Cold War May Wane, but Soviet Spying on Faxes Is Up

WHILE the thaw in East-West relations may signal to some that the cold war has ended, spying on facsimile communications, especially in the area of industrial espionage, is heating up. The espionage efforts of the Soviet Union have been given a major boost by the rise in faxes, says Desmond Ball, head of the Strategic and Defence Studies Centre at Australia National University.

``Since most people do not encrypt their faxes, normal communications, blueprints, and company documents are all pretty accessible,'' Mr. Ball says. He estimates that the Soviets are intercepting 100 percent of the facsimile traffic in many regions of the world.

Ball is an international expert on signals intelligence (SIGINT). In the past two years, his research has been the primary source of public information in Australia on the jointly run Australia-United States spy-satellite communication facilities.

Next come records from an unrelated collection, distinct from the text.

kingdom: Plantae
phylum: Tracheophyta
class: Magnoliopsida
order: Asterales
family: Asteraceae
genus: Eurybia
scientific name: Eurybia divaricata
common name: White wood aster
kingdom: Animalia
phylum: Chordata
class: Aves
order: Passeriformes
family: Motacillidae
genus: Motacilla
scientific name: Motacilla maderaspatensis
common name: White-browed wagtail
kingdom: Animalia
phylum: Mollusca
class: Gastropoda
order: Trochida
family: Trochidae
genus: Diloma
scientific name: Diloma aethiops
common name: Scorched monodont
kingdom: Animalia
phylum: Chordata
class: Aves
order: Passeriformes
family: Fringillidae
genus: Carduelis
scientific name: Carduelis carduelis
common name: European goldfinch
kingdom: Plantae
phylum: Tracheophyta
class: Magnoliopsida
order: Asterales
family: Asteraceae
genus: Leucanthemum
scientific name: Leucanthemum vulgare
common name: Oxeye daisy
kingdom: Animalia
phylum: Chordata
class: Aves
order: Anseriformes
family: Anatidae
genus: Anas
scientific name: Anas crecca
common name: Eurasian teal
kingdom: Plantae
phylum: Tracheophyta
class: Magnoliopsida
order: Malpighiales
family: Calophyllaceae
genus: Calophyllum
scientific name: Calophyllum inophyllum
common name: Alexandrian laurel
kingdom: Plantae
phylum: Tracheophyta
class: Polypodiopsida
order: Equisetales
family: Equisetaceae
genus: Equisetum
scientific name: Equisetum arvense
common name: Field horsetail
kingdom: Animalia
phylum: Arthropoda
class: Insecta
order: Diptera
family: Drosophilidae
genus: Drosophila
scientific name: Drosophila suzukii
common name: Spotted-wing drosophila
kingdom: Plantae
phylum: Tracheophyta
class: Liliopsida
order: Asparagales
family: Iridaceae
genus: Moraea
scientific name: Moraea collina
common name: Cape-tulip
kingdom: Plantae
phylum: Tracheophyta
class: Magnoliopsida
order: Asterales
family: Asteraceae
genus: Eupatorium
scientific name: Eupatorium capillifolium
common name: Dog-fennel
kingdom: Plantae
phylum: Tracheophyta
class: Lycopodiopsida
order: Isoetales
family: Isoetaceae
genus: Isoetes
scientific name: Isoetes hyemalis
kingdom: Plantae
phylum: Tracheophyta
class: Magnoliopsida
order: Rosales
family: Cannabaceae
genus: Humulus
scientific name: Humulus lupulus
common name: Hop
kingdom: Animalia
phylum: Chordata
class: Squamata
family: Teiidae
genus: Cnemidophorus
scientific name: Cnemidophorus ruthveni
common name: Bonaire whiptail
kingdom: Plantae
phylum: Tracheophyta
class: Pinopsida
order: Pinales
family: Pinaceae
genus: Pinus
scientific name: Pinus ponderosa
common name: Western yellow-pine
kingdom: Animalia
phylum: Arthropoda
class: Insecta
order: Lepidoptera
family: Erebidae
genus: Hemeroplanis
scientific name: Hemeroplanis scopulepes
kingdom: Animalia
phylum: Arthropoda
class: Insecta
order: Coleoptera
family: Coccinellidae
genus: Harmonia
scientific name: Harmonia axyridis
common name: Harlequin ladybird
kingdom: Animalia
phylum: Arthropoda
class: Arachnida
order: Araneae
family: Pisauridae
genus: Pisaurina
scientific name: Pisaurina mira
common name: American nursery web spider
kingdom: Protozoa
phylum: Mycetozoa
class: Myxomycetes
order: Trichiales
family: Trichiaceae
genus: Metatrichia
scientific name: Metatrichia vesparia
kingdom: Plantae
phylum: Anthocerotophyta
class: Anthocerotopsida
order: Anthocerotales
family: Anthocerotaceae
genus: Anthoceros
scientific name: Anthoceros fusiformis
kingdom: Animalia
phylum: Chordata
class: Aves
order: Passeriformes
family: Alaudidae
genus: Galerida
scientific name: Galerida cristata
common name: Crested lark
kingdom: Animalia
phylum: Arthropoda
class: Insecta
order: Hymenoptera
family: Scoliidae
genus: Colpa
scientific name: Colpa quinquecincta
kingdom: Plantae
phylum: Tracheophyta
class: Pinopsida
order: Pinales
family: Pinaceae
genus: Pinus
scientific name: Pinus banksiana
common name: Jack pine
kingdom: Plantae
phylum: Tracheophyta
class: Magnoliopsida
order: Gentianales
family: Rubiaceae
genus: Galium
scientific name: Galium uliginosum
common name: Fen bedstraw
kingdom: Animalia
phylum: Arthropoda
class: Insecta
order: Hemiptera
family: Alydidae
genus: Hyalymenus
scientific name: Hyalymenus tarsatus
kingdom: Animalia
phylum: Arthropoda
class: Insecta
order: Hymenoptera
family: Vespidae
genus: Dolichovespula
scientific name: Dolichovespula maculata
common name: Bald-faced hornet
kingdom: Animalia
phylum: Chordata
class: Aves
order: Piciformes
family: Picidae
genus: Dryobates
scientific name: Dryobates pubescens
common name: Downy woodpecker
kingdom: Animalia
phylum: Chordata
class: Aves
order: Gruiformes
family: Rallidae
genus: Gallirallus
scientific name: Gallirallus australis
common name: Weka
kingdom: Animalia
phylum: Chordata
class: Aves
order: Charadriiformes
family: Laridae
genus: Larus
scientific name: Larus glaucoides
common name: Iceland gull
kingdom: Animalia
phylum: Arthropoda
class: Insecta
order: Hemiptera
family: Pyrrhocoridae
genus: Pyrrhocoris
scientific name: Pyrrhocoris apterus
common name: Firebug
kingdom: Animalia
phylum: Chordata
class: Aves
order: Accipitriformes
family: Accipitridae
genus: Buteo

Now he's published two books and a research paper on Soviet SIGINT operations which, Ball says, are ``the most extensive and most comprehensive'' of any nation.

The US SIGINT program employs about 65,000 people. But Ball and other intelligence experts estimate the Soviets have almost five times as many people working on signals intelligence. Some are trained electronic eavesdroppers stationed in diplomatic facilities and about 450 listening posts in the Soviet Union and Warsaw Pact countries. Many more are analysts employed to sift through the intercepted communications.

``The whole area of Soviet external intelligence collection has increased quite dramatically in the last three to five years,'' Ball says.

The restructuring of the KGB, the Soviet secret police, and a substantial boost in funding to the GRU, the military intelligence organization, has doubled the Soviets' covert activity.

Ball bases this estimate on indicators such as a rise in SIGINT staffing (partly to intercept fax traffic), the number of spies arrested, an increase in blackmail cases, and the number of people reporting being approached by the Soviets to be recruited for espionage.

Ball gives two reasons for the surge in spy activities. First, Soviet leader Mikhail Gorbachev may have given the KGB the green light for increasing foreign spying as a trade-off for curbing its domestic activities. Second, the political success of perestroika (restructuring) depends partly on producing economic results. Stealing commercial secrets, which has ``increased dramatically,'' Ball says, can provide shortcuts.

He says the number of KGB and GRU agents in Southeast Asia has doubled in the last several years.

One of the aims of Ball's research is to educate the public about the magnitude of Soviet SIGINT activities. Protecting communications is relatively easy. Many businesses are unaware of the spying going on, he says.

In addition, many governmental departments don't take precautions when transmitting data because their own intelligence organizations have kept them in the dark about foreign-espionage capabilities, according to Ball.